• **Data provided**:
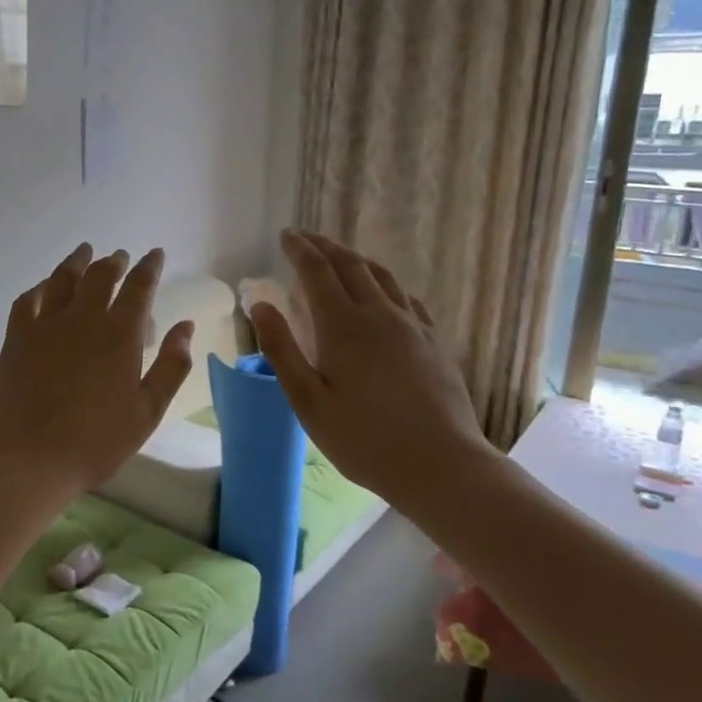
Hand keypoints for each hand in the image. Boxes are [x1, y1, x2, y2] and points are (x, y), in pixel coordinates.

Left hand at [0, 244, 194, 500]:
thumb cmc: (95, 442)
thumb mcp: (147, 411)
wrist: (28, 458)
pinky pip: (28, 299)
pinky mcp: (17, 337)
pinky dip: (41, 286)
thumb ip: (171, 366)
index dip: (149, 268)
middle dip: (114, 262)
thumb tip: (185, 326)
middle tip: (121, 257)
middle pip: (100, 276)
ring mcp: (46, 325)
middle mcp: (83, 319)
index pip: (139, 288)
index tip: (155, 254)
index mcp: (120, 335)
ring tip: (85, 251)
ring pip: (63, 279)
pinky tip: (45, 286)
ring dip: (78, 262)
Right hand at [247, 230, 497, 518]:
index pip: (317, 272)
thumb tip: (260, 304)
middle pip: (350, 265)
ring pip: (382, 276)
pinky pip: (406, 297)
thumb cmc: (363, 439)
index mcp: (343, 325)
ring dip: (355, 260)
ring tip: (339, 257)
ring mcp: (413, 325)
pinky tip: (383, 293)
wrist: (441, 465)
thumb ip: (282, 349)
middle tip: (306, 239)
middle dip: (325, 247)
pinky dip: (385, 283)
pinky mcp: (434, 341)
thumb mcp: (308, 401)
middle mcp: (380, 314)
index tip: (286, 236)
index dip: (300, 250)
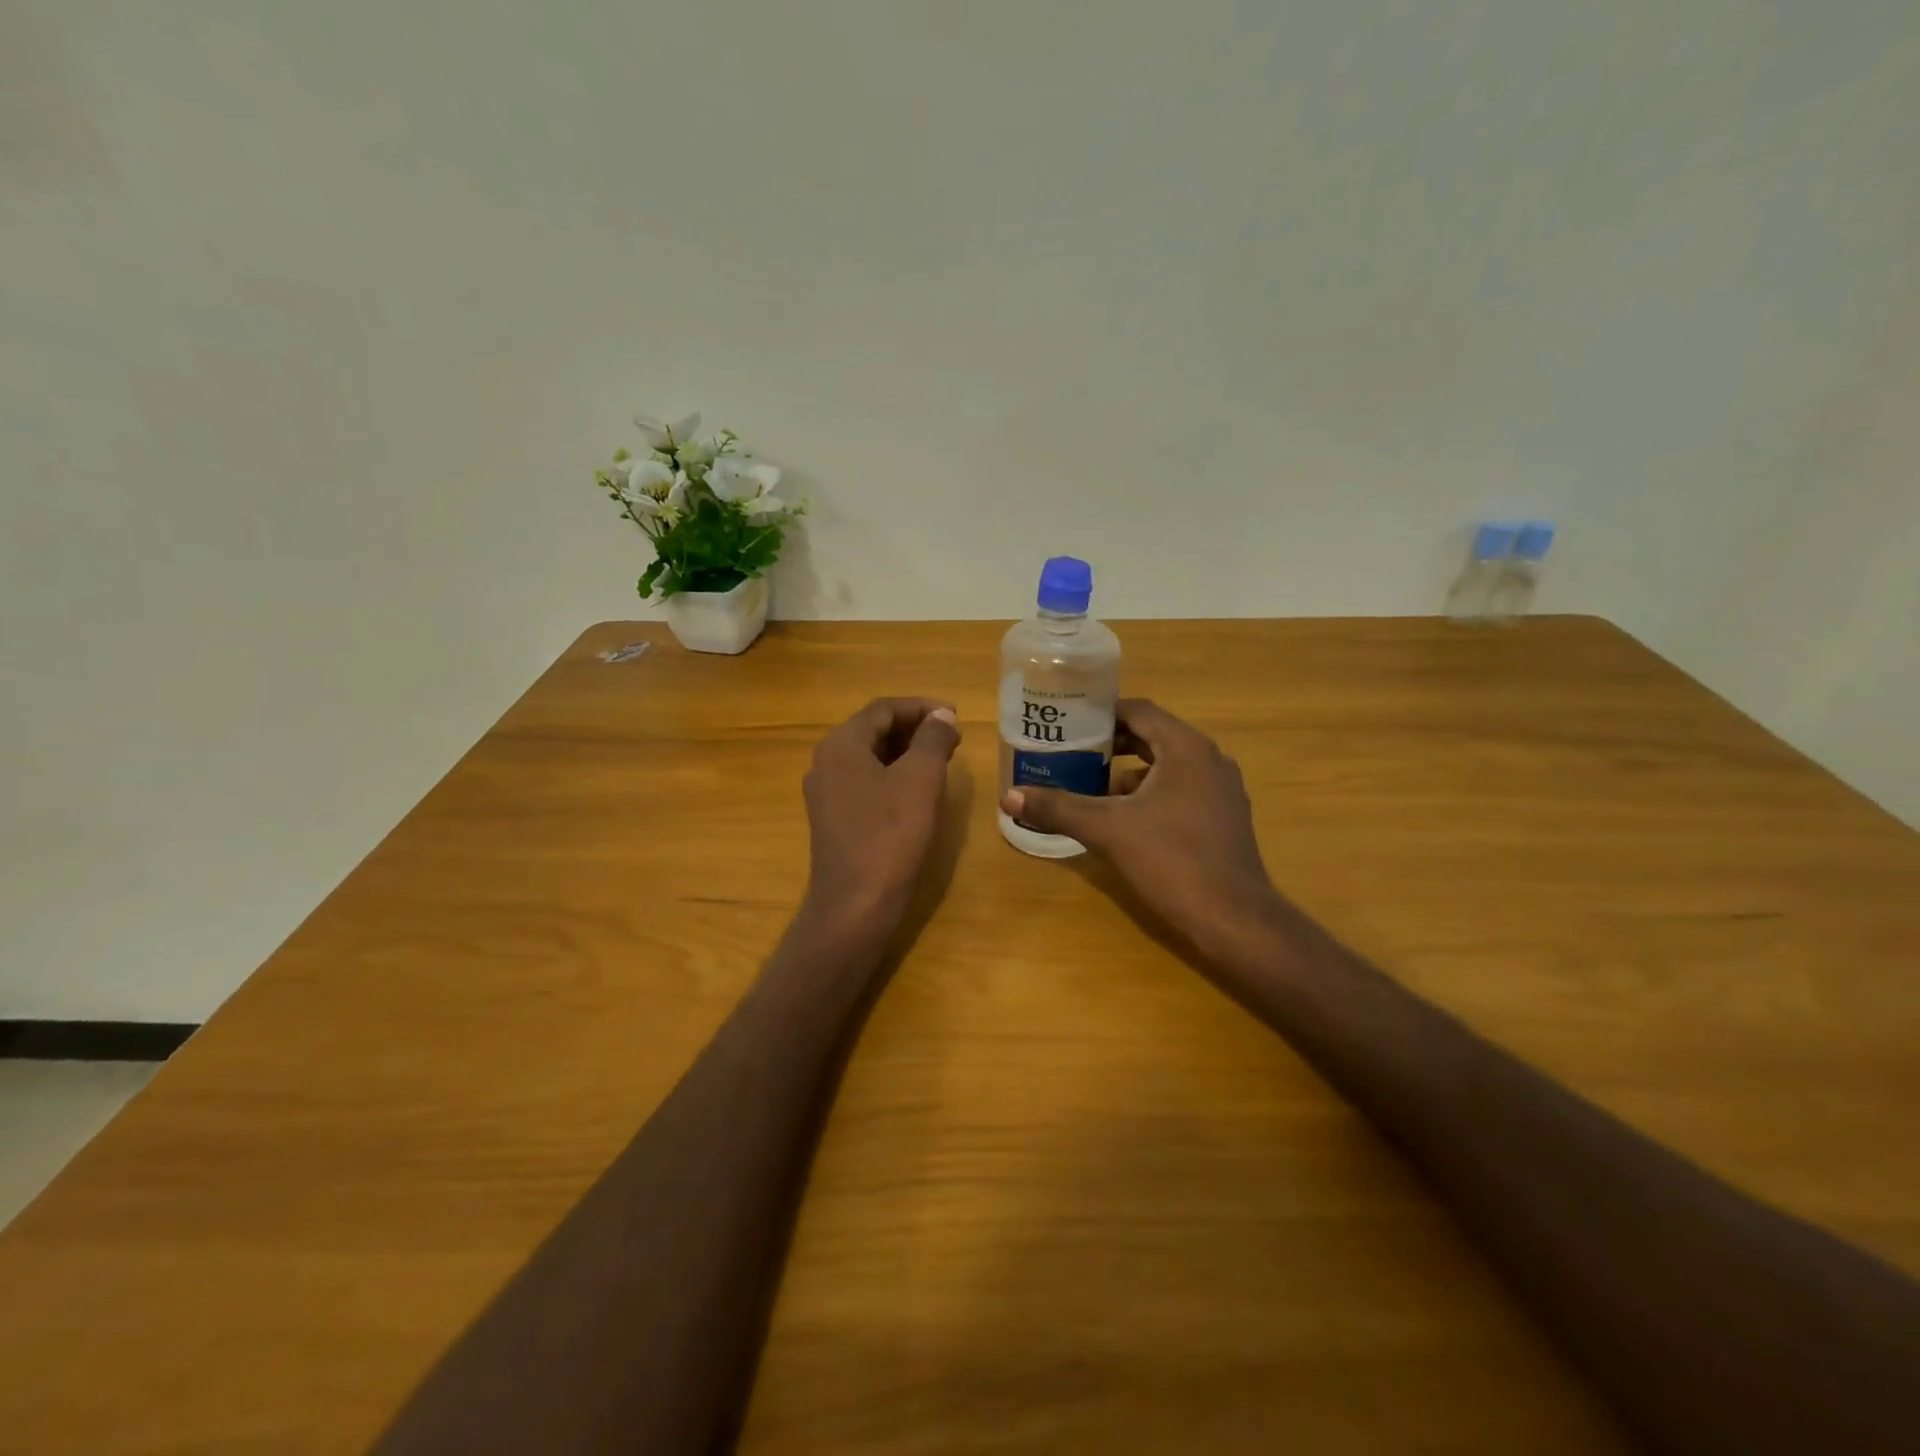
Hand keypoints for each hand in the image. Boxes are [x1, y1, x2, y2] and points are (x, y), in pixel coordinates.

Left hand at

• **Your assignment**: Reproduce the material word for word, pictures excluded.

• **Task solution**:
Hand keypoints for each hand in the image. Boxes are [x1, y1, x2, y2] and points are (x, y), in pixel coordinates.

Left hand at [0, 244, 194, 500]:
thumb cmc: (95, 442)
thumb mcp: (147, 411)
wrist: (28, 458)
pinky pip: (28, 299)
pinky mcp: (17, 337)
pinky dip: (41, 286)
thumb ip: (171, 366)
index dip: (149, 268)
middle dip: (114, 262)
thumb tip: (185, 326)
middle tip: (121, 257)
middle pip: (100, 276)
ring mcp: (46, 325)
middle mcp: (83, 319)
index pip: (139, 288)
index tip: (155, 254)
index mcp: (120, 335)
ring tip: (85, 251)
ring pip: (63, 279)
pinky tip: (45, 286)
ring dip: (78, 262)
Right hand at [247, 230, 497, 518]:
index pip: (317, 272)
thumb tip: (260, 304)
middle pip: (350, 265)
ring pip: (382, 276)
pinky pip: (406, 297)
thumb cmc: (363, 439)
index mcp: (343, 325)
ring dip: (355, 260)
ring tip: (339, 257)
ring mcp: (413, 325)
pinky tip: (383, 293)
wrist: (441, 465)
thumb ip: (282, 349)
middle tip: (306, 239)
middle dip: (325, 247)
pinky dip: (385, 283)
pinky mcp: (434, 341)
thumb mcp: (308, 401)
middle mcp: (380, 314)
index tip: (286, 236)
index dip: (300, 250)
Hand keypoints for each hand in the image. Boxes are [x1, y1, x2, y2] and points are (x, y), in pixel coordinates.

Left hand at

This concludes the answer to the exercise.